In 2001, when we first looked strategically at the next expansion of our programs, it was clear that there are at least two major thresholds we must reach in expanding our sustainable funding.
- Level One:
Not all increases in revenue can go immediately into program expansion, as we must continue to increase the size of our operating reserve to be consistent with expanded levels of operations. Last year’s experience validated the profound importance of a solid operating reserve.
It’s important to know that the expansion of our programs is non-linear. There are multiplier effects.
- For example, it takes far more courage - and more work by The Hunger Project to enroll the first women panchayat leaders in an area to take the Women's Leadership Workshop. What next happens is that these women enroll the other women members of their panchayats to take the workshop, and the whole process becomes more effective and less costly.

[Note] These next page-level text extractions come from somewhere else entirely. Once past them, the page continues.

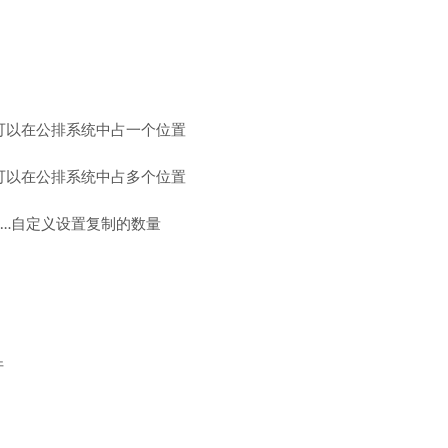
，可以在公排系统中占一个位置
，可以在公排系统中占多个位置
…自定义设置复制的数量
件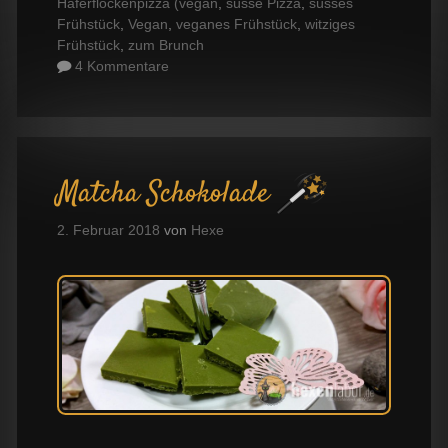
Haferflockenpizza (vegan
,
süsse Pizza
,
süsses
Frühstück
,
Vegan
,
veganes Frühstück
,
witziges
Frühstück
,
zum Brunch
4 Kommentare
Matcha Schokolade
2. Februar 2018
von
Hexe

- When more panchayat women have taken the workshop it becomes easier for them to succeed. As their visibility grows, more doors open for them with government - they can get more schools built, more wells dug, have electricity brought to their villages, and more children in school.
- As we reach certain thresholds in the number of animator trainings in Bangladesh, they become less expensive. When we first began, people needed to travel to the capital, and it cost approximately $50 per person. Now we have so many trainers that we can hold the trainings at the village level, and the cost is reduced to approximately $5 per person.

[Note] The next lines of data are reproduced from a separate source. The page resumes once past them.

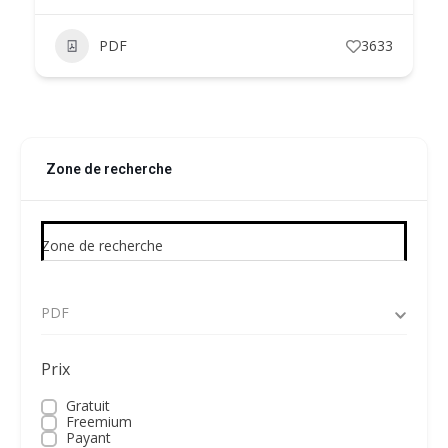
PDF
3633
Zone de recherche
Zone de recherche
PDF
Prix
Gratuit
Freemium
Payant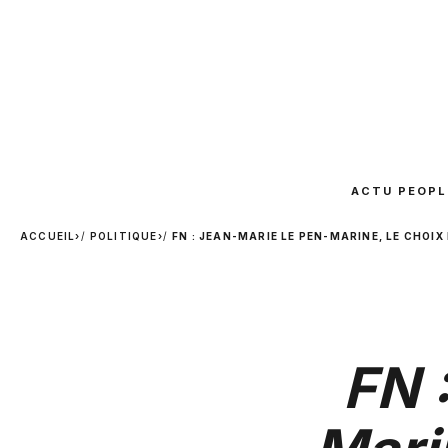
ACTU PEOPL
ACCUEIL
›
POLITIQUE
›
FN : JEAN-MARIE LE PEN-MARINE, LE CHOI
FN 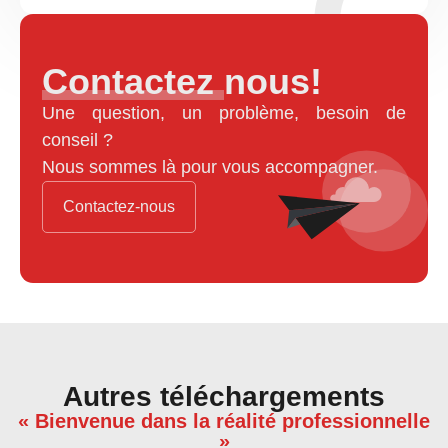
Contactez nous!
Une question, un problème, besoin de
conseil ?
Nous sommes là pour vous accompagner.
Contactez-nous
Autres téléchargements
« Bienvenue dans la réalité professionnelle
»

- When we reach a critical mass of animators in a village, the whole spirit of The Hunger Project takes hold. Local government becomes more responsive to the people, corruption is reduced, the council starts holding budget meetings in public.
- As more and more epicenters are built in Africa, they gain more respect and visibility - and attract greater local contributions. If it cost us $80,000 to mobilize to build one epicenter five years ago, the cost today is roughly $30,000.
Our influence within countries increases as the visibility of our programs increase. For example, in Africa, we are seen as the organization committed to women food farmers. In India, we are the leading organization training women in the panchayats. In Bangladesh, we are the organization calling for reform of local democracy.
When government calls meetings on these topics, we are there. When the press covers these topics, they come to us. When we see the need to build an alliance of dozens of organizations, we’re in a position to do so.
This year - 2003 - is shaping up to be a breakthrough year, offering enormous opportunities to accelerate the process of ending world hunger. We intend to seize every opportunity to expand our level of sustainable funding to make it possible for us to seize those opportunities.